Dec 04 2009
The Green Seen
Several items relating to the business and technology of clean energy and the environment caught our attention this week:

General Motors will launch the Chevrolet Volt "extended range" electric car in California next year with some of the vehicles going to utility fleets in two-year demonstration projects at PG&E, Southern California Edison, Sacramento Municipal Utility District and also the Electric Power Research Institute. The demonstration project also aims to set up 500 charging stations. The Volt is designed to drive 40 miles on electricity; when the lithium-ion battery runs low an engine/generator extends driving range to more than 300 miles.
Los Angeles Mayor Antonio Villaraigosa will set up an electric vehicle infrastructure to lure battery and charging station manufacturers, create green jobs and become "the capital of the electric car." The city and partners plan to update 400 existing charging stations and add 100 more around the region to be ready by fall 2010. Partners include Southern California Edison, Los Angeles Department of Water and Power, Southern California Power Authority, automakers and other cities.

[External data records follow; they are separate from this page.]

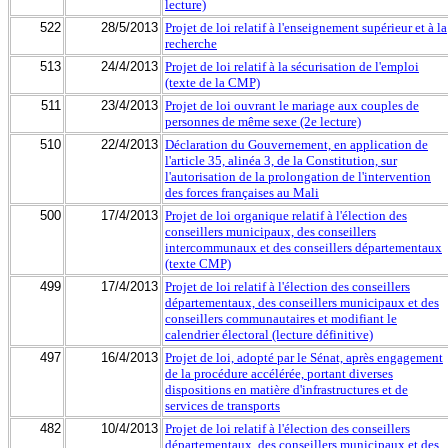
lecture)
522
28/5/2013
Projet de loi relatif à l'enseignement supérieur et à la
recherche
513
24/4/2013
Projet de loi relatif à la sécurisation de l'emploi
(texte de la CMP)
511
23/4/2013
Projet de loi ouvrant le mariage aux couples de
personnes de même sexe (2e lecture)
510
22/4/2013
Déclaration du Gouvernement, en application de
l'article 35, alinéa 3, de la Constitution, sur
l'autorisation de la prolongation de l'intervention
des forces françaises au Mali
500
17/4/2013
Projet de loi organique relatif à l'élection des
conseillers municipaux, des conseillers
intercommunaux et des conseillers départementaux
(texte CMP)
499
17/4/2013
Projet de loi relatif à l'élection des conseillers
départementaux, des conseillers municipaux et des
conseillers communautaires et modifiant le
calendrier électoral (lecture définitive)
497
16/4/2013
Projet de loi, adopté par le Sénat, après engagement
de la procédure accélérée, portant diverses
dispositions en matière d'infrastructures et de
services de transports
482
10/4/2013
Projet de loi relatif à l'élection des conseillers
départementaux, des conseillers municipaux et des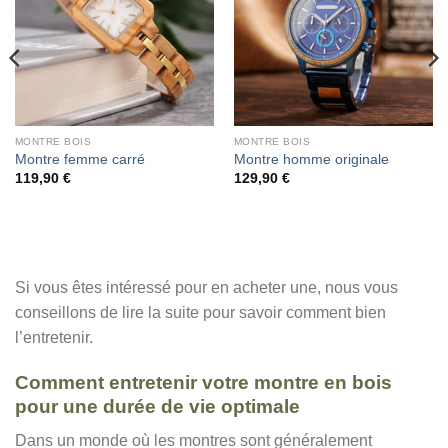
MONTRE BOIS
MONTRE BOIS
Montre femme carré
Montre homme originale
119,90
€
129,90
€
Si vous êtes intéressé pour en acheter une, nous vous
conseillons de lire la suite pour savoir comment bien
l’entretenir.
Comment entretenir votre montre en bois
pour une durée de vie optimale
Dans un monde où les montres sont généralement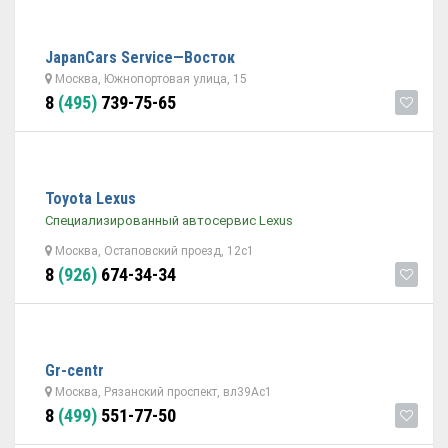
JapanСars Service—Восток
Москва, Южнопортовая улица, 15
8
(495)
739-75-65
Toyota Lexus
Специализированный автосервис Lexus
Москва, Остаповский проезд, 12с1
8
(926)
674-34-34
Gr-centr
Москва, Рязанский проспект, вл39Ас1
8
(499)
551-77-50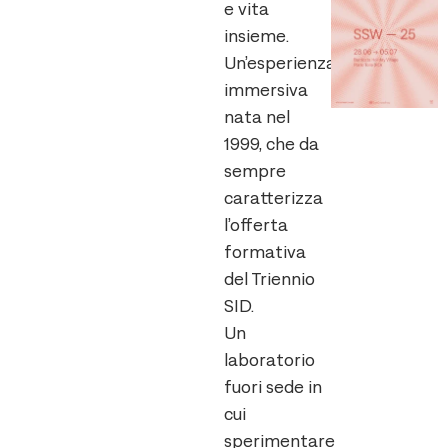
e vita
insieme.
Un’esperienza
immersiva
nata nel
1999, che da
sempre
caratterizza
l’offerta
formativa
del Triennio
SID.
Un
laboratorio
fuori sede in
cui
sperimentare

Hybrid garbage trucks soon may be lumbering down your street. New York and a few other cities are testing diesel-electric hybrids, with companies like Freightliner, Navistar, Mack, Crane Carrier and Peterbilt joining with electric motor developers Azure Dynamics and Eaton. New York is testing a 36-ton garbage collector built by Mack Trucks and three other hybrids from Crane Carrier. After a year of testing, the city's sanitation department will pick a winner and begin buying 300 trucks a year with fuel consumption cut by about 30 percent.